══ SUPPLIED DATA

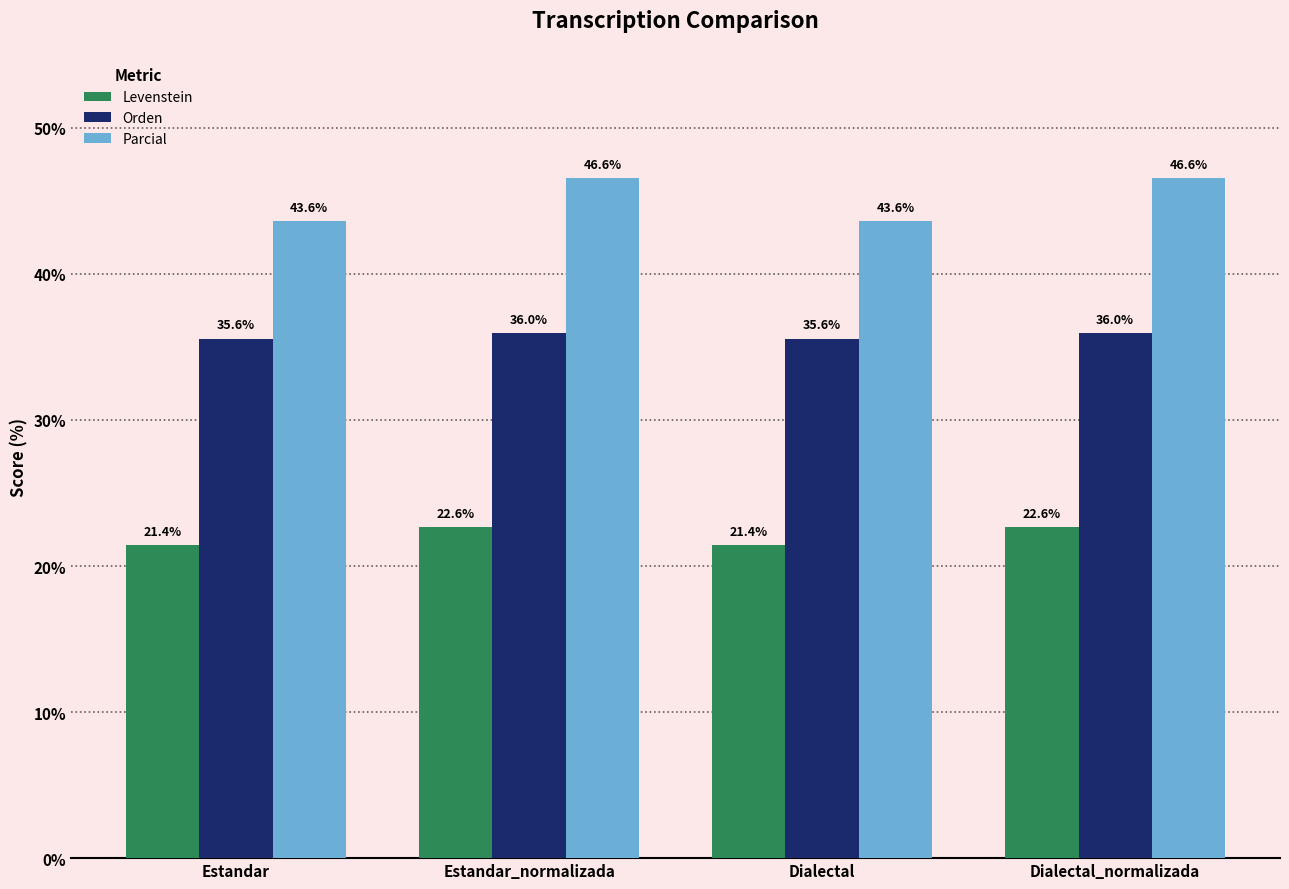

Count the Orden values in the range 35 to 36.

4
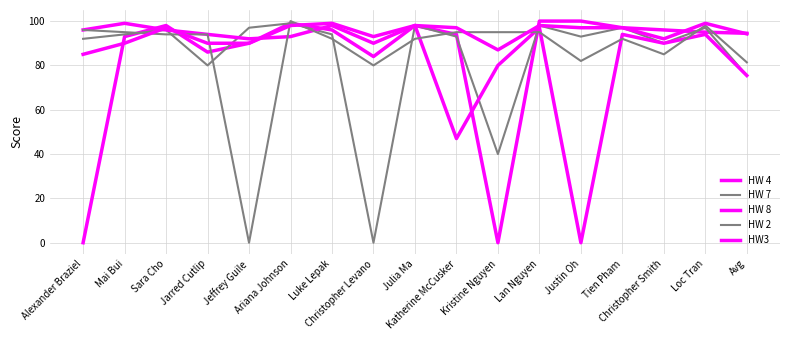

Reading left to right, what are all the values shown in this chart?

HW 4: 0.0	93.0	98.0	86.0	90.0	99.0	96.0	84.0	98.0	94.0	0.0	100.0	100.0	97.0	96.0	95.0	94.5
HW 7: 92.0	94.0	96.0	80.0	97.0	99.0	94.0	0.0	98.0	93.0	40.0	98.0	93.0	97.0	90.0	97.0	75.4
HW 8: 96.0	99.0	96.0	94.0	92.0	93.0	98.0	90.0	98.0	47.0	80.0	97.0	0.0	94.0	90.0	94.0	75.4
HW 2: 96.0	95.0	94.0	94.0	0.0	100.0	92.0	80.0	92.0	95.0	95.0	95.0	82.0	92.0	85.0	98.0	81.4
HW3: 85.0	90.0	97.0	90.0	90.0	98.0	99.0	93.0	98.0	97.0	87.0	98.0	97.0	97.0	92.0	99.0	94.2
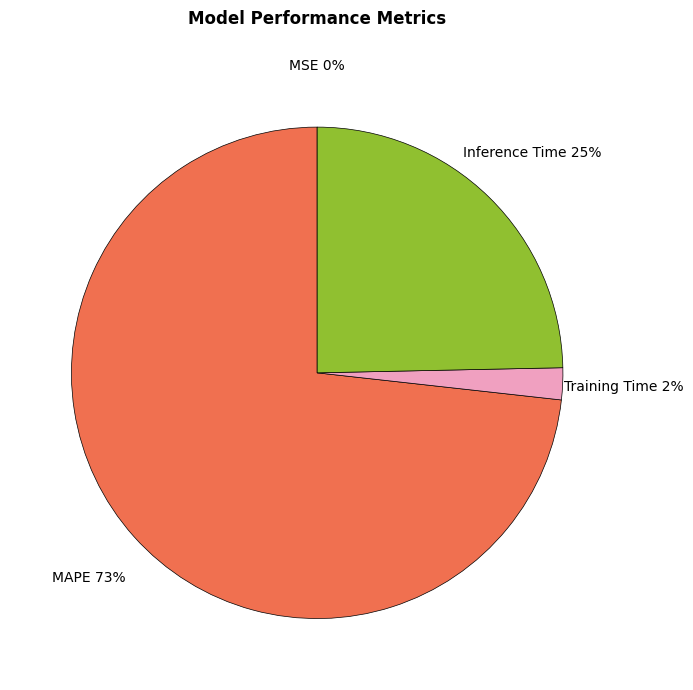

Which has a higher value, MAPE or Training Time?

MAPE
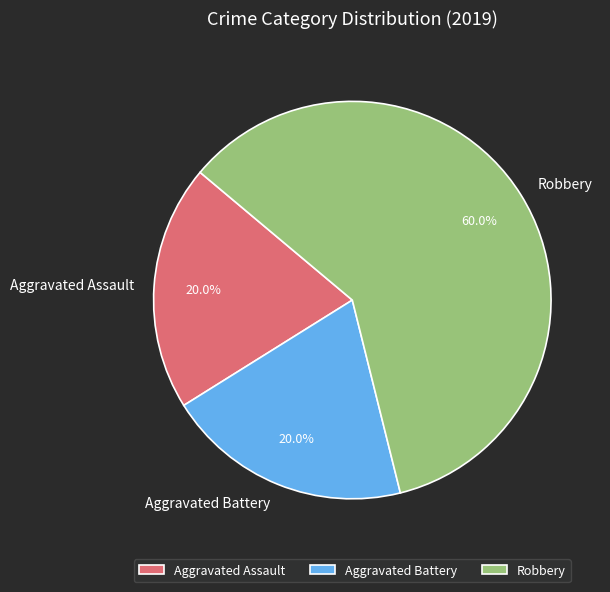

Which has a higher value, Aggravated Assault or Robbery?

Robbery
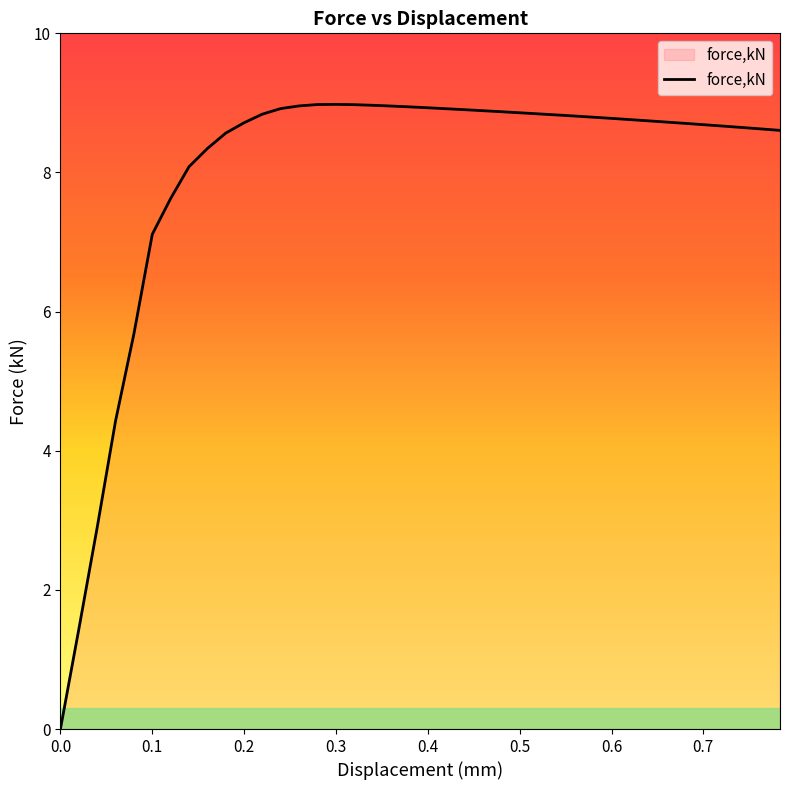

What is the maximum value shown in the chart?

9.0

════

PROBLEM TO WORK ON
Copy out verbatim the part of the listing from its start through the line containing "Reading left to", including that line, and leave the pictures out.

REPLY TO THE EXERCISE
Count the Orden values in the range 35 to 36.

4

Reading left to right, what are all the values shown in this chart?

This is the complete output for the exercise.